Vertical vs. Horizontal Tasting

posted by mark in Snooth, Wine

Vertical tastings are tastings that are organized to highlight the specific characteristics of a producer. All of the wines tasted come from different vintages. This is in contrast to a horizontal tasting in which the vintage is fixed. By fixing some of the variables that change a wine’s character you can focus on the variables you are targeting and how they effect the wine. This strikes me as a great way to learn about wine, and of course the method you choose should depend on what you are interested in learning.

If you are interested in how a producer makes wines and how they’re growing over time set up a vertical tasting of only their wines. I guarantee at the end you’ll have a great sense for that producer. This strikes me as being similar to reading all of the works of a specific author.

If you fix the vintage and taste through California you may not see as clearly at the end because the domain is so much broader. Still, you’ll learn something and it will probably be good enough.

Vertical is about specific details. Snooth is a vertical search engine, which means it exists within a limited domain. You would not come to Snooth to search for information about boats, for example.
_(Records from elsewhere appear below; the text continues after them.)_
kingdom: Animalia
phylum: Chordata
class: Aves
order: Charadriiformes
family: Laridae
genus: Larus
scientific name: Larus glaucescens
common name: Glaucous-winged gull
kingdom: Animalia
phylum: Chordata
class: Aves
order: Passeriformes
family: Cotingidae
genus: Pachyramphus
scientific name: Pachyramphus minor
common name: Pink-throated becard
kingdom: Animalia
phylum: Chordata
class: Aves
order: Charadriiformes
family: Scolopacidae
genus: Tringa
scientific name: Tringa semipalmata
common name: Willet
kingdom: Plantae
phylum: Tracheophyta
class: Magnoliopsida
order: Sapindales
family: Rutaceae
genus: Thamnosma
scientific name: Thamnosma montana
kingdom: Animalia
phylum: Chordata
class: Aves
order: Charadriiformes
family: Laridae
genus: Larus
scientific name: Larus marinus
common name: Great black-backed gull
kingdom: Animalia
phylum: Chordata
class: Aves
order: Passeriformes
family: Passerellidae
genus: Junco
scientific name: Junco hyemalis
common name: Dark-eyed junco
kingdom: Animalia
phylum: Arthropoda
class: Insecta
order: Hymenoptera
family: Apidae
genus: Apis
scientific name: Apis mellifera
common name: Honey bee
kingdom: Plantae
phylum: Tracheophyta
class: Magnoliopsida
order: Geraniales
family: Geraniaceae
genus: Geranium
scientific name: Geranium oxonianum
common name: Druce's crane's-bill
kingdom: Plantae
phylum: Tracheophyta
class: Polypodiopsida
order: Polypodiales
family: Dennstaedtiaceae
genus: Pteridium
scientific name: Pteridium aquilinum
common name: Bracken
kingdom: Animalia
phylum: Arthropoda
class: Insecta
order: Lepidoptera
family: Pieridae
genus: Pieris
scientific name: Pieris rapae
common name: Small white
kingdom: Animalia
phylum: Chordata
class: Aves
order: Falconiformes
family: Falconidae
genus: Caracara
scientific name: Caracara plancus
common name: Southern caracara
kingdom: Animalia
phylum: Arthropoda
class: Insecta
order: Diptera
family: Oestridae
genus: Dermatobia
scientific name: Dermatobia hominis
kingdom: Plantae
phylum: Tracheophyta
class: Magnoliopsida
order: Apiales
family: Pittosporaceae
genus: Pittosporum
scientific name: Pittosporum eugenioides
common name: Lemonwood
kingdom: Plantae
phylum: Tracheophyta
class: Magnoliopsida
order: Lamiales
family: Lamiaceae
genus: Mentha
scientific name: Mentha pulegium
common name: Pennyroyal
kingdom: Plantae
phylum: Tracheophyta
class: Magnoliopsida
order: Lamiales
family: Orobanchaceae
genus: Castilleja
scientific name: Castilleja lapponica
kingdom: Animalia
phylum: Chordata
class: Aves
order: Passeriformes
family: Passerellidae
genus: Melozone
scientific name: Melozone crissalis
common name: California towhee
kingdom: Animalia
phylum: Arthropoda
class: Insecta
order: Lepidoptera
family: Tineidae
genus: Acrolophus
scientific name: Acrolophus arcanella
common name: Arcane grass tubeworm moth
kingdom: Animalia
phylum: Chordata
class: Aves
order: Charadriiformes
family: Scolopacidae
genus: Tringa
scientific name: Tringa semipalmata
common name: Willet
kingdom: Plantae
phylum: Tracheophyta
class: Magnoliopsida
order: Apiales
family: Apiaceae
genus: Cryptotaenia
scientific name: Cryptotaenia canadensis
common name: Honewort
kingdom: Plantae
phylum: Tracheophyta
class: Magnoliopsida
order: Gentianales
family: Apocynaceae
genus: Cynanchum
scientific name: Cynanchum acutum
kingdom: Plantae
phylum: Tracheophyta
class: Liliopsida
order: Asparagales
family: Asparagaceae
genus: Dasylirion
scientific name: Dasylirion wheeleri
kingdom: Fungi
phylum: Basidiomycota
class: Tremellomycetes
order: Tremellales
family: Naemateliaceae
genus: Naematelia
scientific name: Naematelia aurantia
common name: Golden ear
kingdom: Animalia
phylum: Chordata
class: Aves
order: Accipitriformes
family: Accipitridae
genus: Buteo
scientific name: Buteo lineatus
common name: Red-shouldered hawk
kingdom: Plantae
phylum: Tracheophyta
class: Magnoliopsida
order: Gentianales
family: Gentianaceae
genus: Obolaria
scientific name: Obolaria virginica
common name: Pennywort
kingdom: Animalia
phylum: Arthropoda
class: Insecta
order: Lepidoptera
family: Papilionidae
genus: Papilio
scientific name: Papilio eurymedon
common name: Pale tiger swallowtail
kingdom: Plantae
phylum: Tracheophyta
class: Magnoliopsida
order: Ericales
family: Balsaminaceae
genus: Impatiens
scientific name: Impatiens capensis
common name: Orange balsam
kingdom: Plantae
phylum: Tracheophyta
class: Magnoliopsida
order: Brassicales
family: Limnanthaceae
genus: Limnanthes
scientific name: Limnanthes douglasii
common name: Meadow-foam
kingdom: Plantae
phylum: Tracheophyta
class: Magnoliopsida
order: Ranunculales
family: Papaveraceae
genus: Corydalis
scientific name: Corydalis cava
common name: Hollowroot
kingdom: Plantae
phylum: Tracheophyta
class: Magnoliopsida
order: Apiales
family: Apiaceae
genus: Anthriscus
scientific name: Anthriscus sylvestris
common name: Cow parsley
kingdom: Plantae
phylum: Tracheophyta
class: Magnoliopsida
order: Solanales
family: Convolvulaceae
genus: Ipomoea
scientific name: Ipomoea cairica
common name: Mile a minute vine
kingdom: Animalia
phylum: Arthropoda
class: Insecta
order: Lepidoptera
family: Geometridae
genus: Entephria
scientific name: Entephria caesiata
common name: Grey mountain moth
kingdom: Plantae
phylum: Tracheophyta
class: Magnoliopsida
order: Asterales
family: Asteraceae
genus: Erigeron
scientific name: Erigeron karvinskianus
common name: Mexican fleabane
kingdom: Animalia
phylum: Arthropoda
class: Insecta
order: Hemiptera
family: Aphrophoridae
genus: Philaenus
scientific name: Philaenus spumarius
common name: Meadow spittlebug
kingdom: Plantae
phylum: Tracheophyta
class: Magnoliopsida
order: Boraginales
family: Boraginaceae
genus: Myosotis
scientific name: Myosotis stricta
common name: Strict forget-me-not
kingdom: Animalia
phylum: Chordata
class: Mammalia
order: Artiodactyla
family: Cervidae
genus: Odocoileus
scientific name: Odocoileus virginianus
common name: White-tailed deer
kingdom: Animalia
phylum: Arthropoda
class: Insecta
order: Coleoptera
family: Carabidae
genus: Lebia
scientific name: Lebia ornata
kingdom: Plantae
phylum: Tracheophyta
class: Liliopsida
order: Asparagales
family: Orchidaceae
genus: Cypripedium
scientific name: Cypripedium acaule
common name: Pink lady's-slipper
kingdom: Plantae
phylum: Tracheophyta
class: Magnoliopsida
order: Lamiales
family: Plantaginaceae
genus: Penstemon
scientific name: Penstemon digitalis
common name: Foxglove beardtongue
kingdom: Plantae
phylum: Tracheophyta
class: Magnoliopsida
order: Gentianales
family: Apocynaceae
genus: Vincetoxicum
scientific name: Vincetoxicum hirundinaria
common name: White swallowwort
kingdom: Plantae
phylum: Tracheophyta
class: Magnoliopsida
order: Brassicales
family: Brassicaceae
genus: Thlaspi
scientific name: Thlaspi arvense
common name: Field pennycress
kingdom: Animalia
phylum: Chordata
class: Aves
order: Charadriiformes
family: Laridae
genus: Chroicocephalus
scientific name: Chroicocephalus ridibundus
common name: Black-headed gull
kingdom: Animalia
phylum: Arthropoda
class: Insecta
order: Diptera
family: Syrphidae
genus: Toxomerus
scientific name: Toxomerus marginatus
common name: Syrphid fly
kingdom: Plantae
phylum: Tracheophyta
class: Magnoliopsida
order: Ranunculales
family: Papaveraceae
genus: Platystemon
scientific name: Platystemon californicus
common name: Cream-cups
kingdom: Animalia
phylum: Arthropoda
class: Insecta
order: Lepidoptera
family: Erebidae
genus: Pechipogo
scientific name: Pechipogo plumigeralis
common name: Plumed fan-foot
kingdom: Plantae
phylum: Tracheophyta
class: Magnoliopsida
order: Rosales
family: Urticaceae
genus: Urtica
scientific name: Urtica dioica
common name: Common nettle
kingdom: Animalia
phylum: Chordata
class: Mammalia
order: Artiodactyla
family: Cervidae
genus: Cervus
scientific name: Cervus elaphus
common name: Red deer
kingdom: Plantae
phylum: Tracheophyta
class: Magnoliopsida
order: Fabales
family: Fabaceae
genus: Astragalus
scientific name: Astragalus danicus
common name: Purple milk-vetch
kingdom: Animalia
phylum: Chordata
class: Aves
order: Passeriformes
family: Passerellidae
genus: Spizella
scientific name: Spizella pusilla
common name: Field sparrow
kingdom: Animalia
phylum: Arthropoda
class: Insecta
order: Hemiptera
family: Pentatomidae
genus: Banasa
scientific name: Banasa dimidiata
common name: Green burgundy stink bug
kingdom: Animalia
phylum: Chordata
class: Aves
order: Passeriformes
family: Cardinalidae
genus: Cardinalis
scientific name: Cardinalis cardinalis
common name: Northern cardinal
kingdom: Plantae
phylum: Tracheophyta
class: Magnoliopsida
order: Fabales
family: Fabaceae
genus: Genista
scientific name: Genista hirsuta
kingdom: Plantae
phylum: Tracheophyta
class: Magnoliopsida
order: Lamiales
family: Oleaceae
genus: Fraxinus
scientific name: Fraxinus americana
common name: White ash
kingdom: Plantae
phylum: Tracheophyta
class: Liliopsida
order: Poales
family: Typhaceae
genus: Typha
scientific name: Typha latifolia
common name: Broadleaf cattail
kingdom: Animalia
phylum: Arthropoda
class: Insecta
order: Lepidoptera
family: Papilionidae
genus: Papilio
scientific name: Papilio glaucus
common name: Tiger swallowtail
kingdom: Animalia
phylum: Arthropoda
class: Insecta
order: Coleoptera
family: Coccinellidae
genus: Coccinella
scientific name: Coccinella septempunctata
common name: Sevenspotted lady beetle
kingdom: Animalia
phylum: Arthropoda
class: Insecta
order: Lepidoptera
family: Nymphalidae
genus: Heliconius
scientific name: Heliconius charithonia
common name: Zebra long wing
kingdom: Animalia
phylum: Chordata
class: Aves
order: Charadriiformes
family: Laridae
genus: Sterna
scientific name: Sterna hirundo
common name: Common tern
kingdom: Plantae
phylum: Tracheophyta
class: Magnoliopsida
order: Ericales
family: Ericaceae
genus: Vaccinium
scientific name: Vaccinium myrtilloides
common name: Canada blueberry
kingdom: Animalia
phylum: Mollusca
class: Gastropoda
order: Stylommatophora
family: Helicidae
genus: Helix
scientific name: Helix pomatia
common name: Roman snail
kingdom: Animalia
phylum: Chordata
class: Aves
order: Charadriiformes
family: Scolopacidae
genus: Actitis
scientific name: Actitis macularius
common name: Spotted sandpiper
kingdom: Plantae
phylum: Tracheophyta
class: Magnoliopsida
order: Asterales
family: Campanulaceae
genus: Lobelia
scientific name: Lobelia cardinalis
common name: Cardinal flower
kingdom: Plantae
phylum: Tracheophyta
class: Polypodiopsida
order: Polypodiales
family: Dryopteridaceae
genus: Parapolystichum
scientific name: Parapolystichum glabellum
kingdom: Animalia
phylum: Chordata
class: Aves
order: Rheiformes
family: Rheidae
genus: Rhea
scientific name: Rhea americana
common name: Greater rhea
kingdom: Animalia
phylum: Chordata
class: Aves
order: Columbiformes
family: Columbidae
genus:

Instead you might go to the boat search engine, or barring the existence of one of those to a horizontal search engine. Understanding the domain is something we are quite serious about. We hope that any Snooth user is going to learn a lot about wine(, and not so much about boats).

by Dan · February 12, 2008 at 10:52 pm

Mark, good, claritive post. I am planning a horizontal with 2005 Napa Valley Cabernets later this month. I’ll report back….

by philip · February 13, 2008 at 12:11 pm

I’ve taken part in a few vertical and horizontal tastings, but by far the coolest I’d heard of (which i sadly didnt get the chance to go to) was a horizontal tasting where different carrels of the same wine were matured in different oaks or steel. So in one tasting you could compare steel / american oak / french oak and hungarian oak, while keeping every other variable constant.